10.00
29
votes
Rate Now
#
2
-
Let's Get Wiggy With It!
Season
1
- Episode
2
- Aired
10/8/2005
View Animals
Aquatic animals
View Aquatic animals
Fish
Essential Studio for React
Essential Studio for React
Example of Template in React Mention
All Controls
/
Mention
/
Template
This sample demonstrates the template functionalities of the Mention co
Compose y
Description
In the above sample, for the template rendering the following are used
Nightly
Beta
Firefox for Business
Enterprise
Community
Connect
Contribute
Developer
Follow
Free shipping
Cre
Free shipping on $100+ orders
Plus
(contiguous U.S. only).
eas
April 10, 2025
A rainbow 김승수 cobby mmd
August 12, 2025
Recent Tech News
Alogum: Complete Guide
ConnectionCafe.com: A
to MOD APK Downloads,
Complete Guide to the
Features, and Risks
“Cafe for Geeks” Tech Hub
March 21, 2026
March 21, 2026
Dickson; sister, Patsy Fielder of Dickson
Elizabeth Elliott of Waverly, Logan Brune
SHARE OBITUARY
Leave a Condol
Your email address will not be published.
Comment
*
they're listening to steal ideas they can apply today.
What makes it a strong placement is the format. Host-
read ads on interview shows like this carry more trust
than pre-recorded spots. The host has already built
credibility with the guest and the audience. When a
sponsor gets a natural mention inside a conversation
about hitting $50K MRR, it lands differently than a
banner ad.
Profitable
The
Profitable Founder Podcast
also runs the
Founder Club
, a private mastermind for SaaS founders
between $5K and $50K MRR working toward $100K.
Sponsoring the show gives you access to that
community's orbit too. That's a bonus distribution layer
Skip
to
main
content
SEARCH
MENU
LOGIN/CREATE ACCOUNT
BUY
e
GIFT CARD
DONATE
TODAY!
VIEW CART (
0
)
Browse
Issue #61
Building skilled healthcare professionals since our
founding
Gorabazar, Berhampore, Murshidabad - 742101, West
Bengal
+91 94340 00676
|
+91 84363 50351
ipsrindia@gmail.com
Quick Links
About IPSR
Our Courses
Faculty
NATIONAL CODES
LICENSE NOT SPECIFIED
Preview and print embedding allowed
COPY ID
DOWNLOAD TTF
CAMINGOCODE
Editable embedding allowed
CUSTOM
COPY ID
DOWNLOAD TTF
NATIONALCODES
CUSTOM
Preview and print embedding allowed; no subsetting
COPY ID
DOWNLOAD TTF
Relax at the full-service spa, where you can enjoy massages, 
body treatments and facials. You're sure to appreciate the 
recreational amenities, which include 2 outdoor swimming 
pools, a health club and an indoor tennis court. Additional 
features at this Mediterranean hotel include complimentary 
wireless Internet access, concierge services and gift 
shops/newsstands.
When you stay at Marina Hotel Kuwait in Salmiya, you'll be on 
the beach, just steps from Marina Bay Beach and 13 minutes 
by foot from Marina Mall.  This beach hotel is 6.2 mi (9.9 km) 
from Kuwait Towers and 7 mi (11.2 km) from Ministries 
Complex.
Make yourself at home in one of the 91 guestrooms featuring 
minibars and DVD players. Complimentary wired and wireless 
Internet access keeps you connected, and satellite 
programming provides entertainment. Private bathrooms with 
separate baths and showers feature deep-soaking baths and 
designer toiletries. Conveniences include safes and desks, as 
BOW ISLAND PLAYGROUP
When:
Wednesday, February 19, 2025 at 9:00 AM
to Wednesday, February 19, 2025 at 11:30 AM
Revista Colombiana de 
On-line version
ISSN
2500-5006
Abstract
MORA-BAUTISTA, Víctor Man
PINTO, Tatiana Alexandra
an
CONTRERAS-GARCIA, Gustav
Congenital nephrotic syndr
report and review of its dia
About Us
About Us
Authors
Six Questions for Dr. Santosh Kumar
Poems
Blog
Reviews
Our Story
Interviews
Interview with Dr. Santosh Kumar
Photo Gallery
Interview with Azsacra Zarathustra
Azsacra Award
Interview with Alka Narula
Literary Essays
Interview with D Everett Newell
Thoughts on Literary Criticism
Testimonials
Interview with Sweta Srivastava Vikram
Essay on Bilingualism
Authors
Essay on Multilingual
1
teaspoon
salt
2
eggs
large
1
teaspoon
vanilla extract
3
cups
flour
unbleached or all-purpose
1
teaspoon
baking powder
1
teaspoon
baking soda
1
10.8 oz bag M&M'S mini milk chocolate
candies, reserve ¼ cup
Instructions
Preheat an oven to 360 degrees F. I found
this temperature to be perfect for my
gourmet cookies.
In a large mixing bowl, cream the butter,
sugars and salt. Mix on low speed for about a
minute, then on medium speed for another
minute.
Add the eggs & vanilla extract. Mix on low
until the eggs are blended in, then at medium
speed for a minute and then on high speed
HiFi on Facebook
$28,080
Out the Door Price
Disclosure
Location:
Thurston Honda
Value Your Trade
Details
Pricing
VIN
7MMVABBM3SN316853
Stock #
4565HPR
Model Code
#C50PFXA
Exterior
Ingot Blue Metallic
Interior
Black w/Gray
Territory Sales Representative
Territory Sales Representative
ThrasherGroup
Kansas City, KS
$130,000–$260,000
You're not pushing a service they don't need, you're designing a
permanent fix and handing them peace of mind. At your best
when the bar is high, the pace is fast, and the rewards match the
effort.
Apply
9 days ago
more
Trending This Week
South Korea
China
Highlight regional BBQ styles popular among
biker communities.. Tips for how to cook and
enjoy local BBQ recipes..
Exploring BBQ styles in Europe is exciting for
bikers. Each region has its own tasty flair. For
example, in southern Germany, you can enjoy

**Assignment**
Every record, start to finish: reproduce it word for word.

**Solution to this problem**
10.00
29
votes
Rate Now
#
2
-
Let's Get Wiggy With It!
Season
1
- Episode
2
- Aired
10/8/2005
View Animals
Aquatic animals
View Aquatic animals
Fish
Essential Studio for React
Essential Studio for React
Example of Template in React Mention
All Controls
/
Mention
/
Template
This sample demonstrates the template functionalities of the Mention co
Compose y
Description
In the above sample, for the template rendering the following are used
Nightly
Beta
Firefox for Business
Enterprise
Community
Connect
Contribute
Developer
Follow
Free shipping
Cre
Free shipping on $100+ orders
Plus
(contiguous U.S. only).
eas
April 10, 2025
A rainbow 김승수 cobby mmd
August 12, 2025
Recent Tech News
Alogum: Complete Guide
ConnectionCafe.com: A
to MOD APK Downloads,
Complete Guide to the
Features, and Risks
“Cafe for Geeks” Tech Hub
March 21, 2026
March 21, 2026
Dickson; sister, Patsy Fielder of Dickson
Elizabeth Elliott of Waverly, Logan Brune
SHARE OBITUARY
Leave a Condol
Your email address will not be published.
Comment
*
they're listening to steal ideas they can apply today.
What makes it a strong placement is the format. Host-
read ads on interview shows like this carry more trust
than pre-recorded spots. The host has already built
credibility with the guest and the audience. When a
sponsor gets a natural mention inside a conversation
about hitting $50K MRR, it lands differently than a
banner ad.
Profitable
The
Profitable Founder Podcast
also runs the
Founder Club
, a private mastermind for SaaS founders
between $5K and $50K MRR working toward $100K.
Sponsoring the show gives you access to that
community's orbit too. That's a bonus distribution layer
Skip
to
main
content
SEARCH
MENU
LOGIN/CREATE ACCOUNT
BUY
e
GIFT CARD
DONATE
TODAY!
VIEW CART (
0
)
Browse
Issue #61
Building skilled healthcare professionals since our
founding
Gorabazar, Berhampore, Murshidabad - 742101, West
Bengal
+91 94340 00676
|
+91 84363 50351
ipsrindia@gmail.com
Quick Links
About IPSR
Our Courses
Faculty
NATIONAL CODES
LICENSE NOT SPECIFIED
Preview and print embedding allowed
COPY ID
DOWNLOAD TTF
CAMINGOCODE
Editable embedding allowed
CUSTOM
COPY ID
DOWNLOAD TTF
NATIONALCODES
CUSTOM
Preview and print embedding allowed; no subsetting
COPY ID
DOWNLOAD TTF
Relax at the full-service spa, where you can enjoy massages, 
body treatments and facials. You're sure to appreciate the 
recreational amenities, which include 2 outdoor swimming 
pools, a health club and an indoor tennis court. Additional 
features at this Mediterranean hotel include complimentary 
wireless Internet access, concierge services and gift 
shops/newsstands.
When you stay at Marina Hotel Kuwait in Salmiya, you'll be on 
the beach, just steps from Marina Bay Beach and 13 minutes 
by foot from Marina Mall.  This beach hotel is 6.2 mi (9.9 km) 
from Kuwait Towers and 7 mi (11.2 km) from Ministries 
Complex.
Make yourself at home in one of the 91 guestrooms featuring 
minibars and DVD players. Complimentary wired and wireless 
Internet access keeps you connected, and satellite 
programming provides entertainment. Private bathrooms with 
separate baths and showers feature deep-soaking baths and 
designer toiletries. Conveniences include safes and desks, as 
BOW ISLAND PLAYGROUP
When:
Wednesday, February 19, 2025 at 9:00 AM
to Wednesday, February 19, 2025 at 11:30 AM
Revista Colombiana de 
On-line version
ISSN
2500-5006
Abstract
MORA-BAUTISTA, Víctor Man
PINTO, Tatiana Alexandra
an
CONTRERAS-GARCIA, Gustav
Congenital nephrotic syndr
report and review of its dia
About Us
About Us
Authors
Six Questions for Dr. Santosh Kumar
Poems
Blog
Reviews
Our Story
Interviews
Interview with Dr. Santosh Kumar
Photo Gallery
Interview with Azsacra Zarathustra
Azsacra Award
Interview with Alka Narula
Literary Essays
Interview with D Everett Newell
Thoughts on Literary Criticism
Testimonials
Interview with Sweta Srivastava Vikram
Essay on Bilingualism
Authors
Essay on Multilingual
1
teaspoon
salt
2
eggs
large
1
teaspoon
vanilla extract
3
cups
flour
unbleached or all-purpose
1
teaspoon
baking powder
1
teaspoon
baking soda
1
10.8 oz bag M&M'S mini milk chocolate
candies, reserve ¼ cup
Instructions
Preheat an oven to 360 degrees F. I found
this temperature to be perfect for my
gourmet cookies.
In a large mixing bowl, cream the butter,
sugars and salt. Mix on low speed for about a
minute, then on medium speed for another
minute.
Add the eggs & vanilla extract. Mix on low
until the eggs are blended in, then at medium
speed for a minute and then on high speed
HiFi on Facebook
$28,080
Out the Door Price
Disclosure
Location:
Thurston Honda
Value Your Trade
Details
Pricing
VIN
7MMVABBM3SN316853
Stock #
4565HPR
Model Code
#C50PFXA
Exterior
Ingot Blue Metallic
Interior
Black w/Gray
Territory Sales Representative
Territory Sales Representative
ThrasherGroup
Kansas City, KS
$130,000–$260,000
You're not pushing a service they don't need, you're designing a
permanent fix and handing them peace of mind. At your best
when the bar is high, the pace is fast, and the rewards match the
effort.
Apply
9 days ago
more
Trending This Week
South Korea
China
Highlight regional BBQ styles popular among
biker communities.. Tips for how to cook and
enjoy local BBQ recipes..
Exploring BBQ styles in Europe is exciting for
bikers. Each region has its own tasty flair. For
example, in southern Germany, you can enjoy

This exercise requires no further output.